### PROMPT
Line by line, output the entries below exactly as they appear.

%%

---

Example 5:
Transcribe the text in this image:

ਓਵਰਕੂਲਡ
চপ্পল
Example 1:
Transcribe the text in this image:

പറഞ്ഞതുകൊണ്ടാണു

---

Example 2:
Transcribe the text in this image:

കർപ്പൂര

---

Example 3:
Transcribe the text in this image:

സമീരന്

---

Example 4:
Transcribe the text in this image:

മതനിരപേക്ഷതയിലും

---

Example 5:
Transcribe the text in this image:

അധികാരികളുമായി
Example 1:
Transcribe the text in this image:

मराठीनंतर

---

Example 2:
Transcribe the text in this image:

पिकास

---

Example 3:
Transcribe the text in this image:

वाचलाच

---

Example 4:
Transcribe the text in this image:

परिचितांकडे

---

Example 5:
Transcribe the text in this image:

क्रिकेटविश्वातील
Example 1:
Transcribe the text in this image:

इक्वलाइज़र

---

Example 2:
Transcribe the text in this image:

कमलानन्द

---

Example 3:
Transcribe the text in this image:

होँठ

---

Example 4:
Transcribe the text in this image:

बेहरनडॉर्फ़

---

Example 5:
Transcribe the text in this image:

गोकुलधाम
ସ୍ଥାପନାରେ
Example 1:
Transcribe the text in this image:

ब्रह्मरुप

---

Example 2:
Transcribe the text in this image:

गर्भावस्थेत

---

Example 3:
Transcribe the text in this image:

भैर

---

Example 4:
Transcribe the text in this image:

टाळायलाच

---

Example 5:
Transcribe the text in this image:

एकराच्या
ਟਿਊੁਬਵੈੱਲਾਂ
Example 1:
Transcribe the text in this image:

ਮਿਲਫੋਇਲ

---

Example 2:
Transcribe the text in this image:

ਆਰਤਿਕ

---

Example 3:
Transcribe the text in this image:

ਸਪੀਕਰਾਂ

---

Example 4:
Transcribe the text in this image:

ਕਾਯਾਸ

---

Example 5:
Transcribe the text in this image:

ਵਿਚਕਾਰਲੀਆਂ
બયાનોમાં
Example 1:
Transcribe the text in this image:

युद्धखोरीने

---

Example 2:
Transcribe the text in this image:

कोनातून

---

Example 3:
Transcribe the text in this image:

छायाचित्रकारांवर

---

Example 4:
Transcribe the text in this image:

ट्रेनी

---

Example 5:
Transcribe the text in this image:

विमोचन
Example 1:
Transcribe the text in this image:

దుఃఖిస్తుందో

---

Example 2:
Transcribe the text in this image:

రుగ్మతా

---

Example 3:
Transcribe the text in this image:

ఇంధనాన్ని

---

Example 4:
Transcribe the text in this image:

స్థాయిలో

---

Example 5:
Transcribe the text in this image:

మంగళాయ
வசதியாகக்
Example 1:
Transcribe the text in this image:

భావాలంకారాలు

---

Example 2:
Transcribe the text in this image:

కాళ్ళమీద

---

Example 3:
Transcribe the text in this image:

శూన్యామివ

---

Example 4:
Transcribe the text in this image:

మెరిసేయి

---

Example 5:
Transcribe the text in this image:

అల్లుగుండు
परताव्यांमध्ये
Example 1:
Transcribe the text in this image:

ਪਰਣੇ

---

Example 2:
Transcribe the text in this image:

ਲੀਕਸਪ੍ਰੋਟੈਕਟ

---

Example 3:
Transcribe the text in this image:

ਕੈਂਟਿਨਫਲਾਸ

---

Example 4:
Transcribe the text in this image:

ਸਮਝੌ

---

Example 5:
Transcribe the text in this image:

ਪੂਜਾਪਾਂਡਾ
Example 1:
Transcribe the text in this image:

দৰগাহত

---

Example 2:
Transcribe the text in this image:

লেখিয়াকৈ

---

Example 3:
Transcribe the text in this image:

%%

### SOLUTION FOR THIS EXERCISE
---

Example 5:
Transcribe the text in this image:

ਓਵਰਕੂਲਡ
চপ্পল
Example 1:
Transcribe the text in this image:

പറഞ്ഞതുകൊണ്ടാണു

---

Example 2:
Transcribe the text in this image:

കർപ്പൂര

---

Example 3:
Transcribe the text in this image:

സമീരന്

---

Example 4:
Transcribe the text in this image:

മതനിരപേക്ഷതയിലും

---

Example 5:
Transcribe the text in this image:

അധികാരികളുമായി
Example 1:
Transcribe the text in this image:

मराठीनंतर

---

Example 2:
Transcribe the text in this image:

पिकास

---

Example 3:
Transcribe the text in this image:

वाचलाच

---

Example 4:
Transcribe the text in this image:

परिचितांकडे

---

Example 5:
Transcribe the text in this image:

क्रिकेटविश्वातील
Example 1:
Transcribe the text in this image:

इक्वलाइज़र

---

Example 2:
Transcribe the text in this image:

कमलानन्द

---

Example 3:
Transcribe the text in this image:

होँठ

---

Example 4:
Transcribe the text in this image:

बेहरनडॉर्फ़

---

Example 5:
Transcribe the text in this image:

गोकुलधाम
ସ୍ଥାପନାରେ
Example 1:
Transcribe the text in this image:

ब्रह्मरुप

---

Example 2:
Transcribe the text in this image:

गर्भावस्थेत

---

Example 3:
Transcribe the text in this image:

भैर

---

Example 4:
Transcribe the text in this image:

टाळायलाच

---

Example 5:
Transcribe the text in this image:

एकराच्या
ਟਿਊੁਬਵੈੱਲਾਂ
Example 1:
Transcribe the text in this image:

ਮਿਲਫੋਇਲ

---

Example 2:
Transcribe the text in this image:

ਆਰਤਿਕ

---

Example 3:
Transcribe the text in this image:

ਸਪੀਕਰਾਂ

---

Example 4:
Transcribe the text in this image:

ਕਾਯਾਸ

---

Example 5:
Transcribe the text in this image:

ਵਿਚਕਾਰਲੀਆਂ
બયાનોમાં
Example 1:
Transcribe the text in this image:

युद्धखोरीने

---

Example 2:
Transcribe the text in this image:

कोनातून

---

Example 3:
Transcribe the text in this image:

छायाचित्रकारांवर

---

Example 4:
Transcribe the text in this image:

ट्रेनी

---

Example 5:
Transcribe the text in this image:

विमोचन
Example 1:
Transcribe the text in this image:

దుఃఖిస్తుందో

---

Example 2:
Transcribe the text in this image:

రుగ్మతా

---

Example 3:
Transcribe the text in this image:

ఇంధనాన్ని

---

Example 4:
Transcribe the text in this image:

స్థాయిలో

---

Example 5:
Transcribe the text in this image:

మంగళాయ
வசதியாகக்
Example 1:
Transcribe the text in this image:

భావాలంకారాలు

---

Example 2:
Transcribe the text in this image:

కాళ్ళమీద

---

Example 3:
Transcribe the text in this image:

శూన్యామివ

---

Example 4:
Transcribe the text in this image:

మెరిసేయి

---

Example 5:
Transcribe the text in this image:

అల్లుగుండు
परताव्यांमध्ये
Example 1:
Transcribe the text in this image:

ਪਰਣੇ

---

Example 2:
Transcribe the text in this image:

ਲੀਕਸਪ੍ਰੋਟੈਕਟ

---

Example 3:
Transcribe the text in this image:

ਕੈਂਟਿਨਫਲਾਸ

---

Example 4:
Transcribe the text in this image:

ਸਮਝੌ

---

Example 5:
Transcribe the text in this image:

ਪੂਜਾਪਾਂਡਾ
Example 1:
Transcribe the text in this image:

দৰগাহত

---

Example 2:
Transcribe the text in this image:

লেখিয়াকৈ

---

Example 3:
Transcribe the text in this image:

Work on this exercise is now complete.